Exercise brief: Can you return, word for word, the part of the items that opens with the line containing "sample entry 5.48" and closes with the line containing "Entered: 6.00", both lines included but the pictures left out?
[Start Exercise materials]
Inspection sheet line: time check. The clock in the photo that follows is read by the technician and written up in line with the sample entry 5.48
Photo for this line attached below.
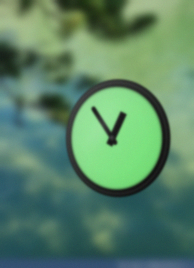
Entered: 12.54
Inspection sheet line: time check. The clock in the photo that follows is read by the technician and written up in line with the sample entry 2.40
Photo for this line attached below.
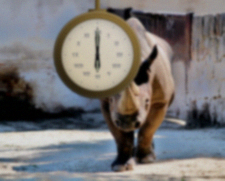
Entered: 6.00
[End Exercise materials]
[Start Exercise materials]
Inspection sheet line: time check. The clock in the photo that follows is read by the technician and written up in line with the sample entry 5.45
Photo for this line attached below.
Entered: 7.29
[End Exercise materials]
Worked answer:
Inspection sheet line: time check. The clock in the photo that follows is read by the technician and written up in line with the sample entry 5.48
Photo for this line attached below.
Entered: 12.54
Inspection sheet line: time check. The clock in the photo that follows is read by the technician and written up in line with the sample entry 2.40
Photo for this line attached below.
Entered: 6.00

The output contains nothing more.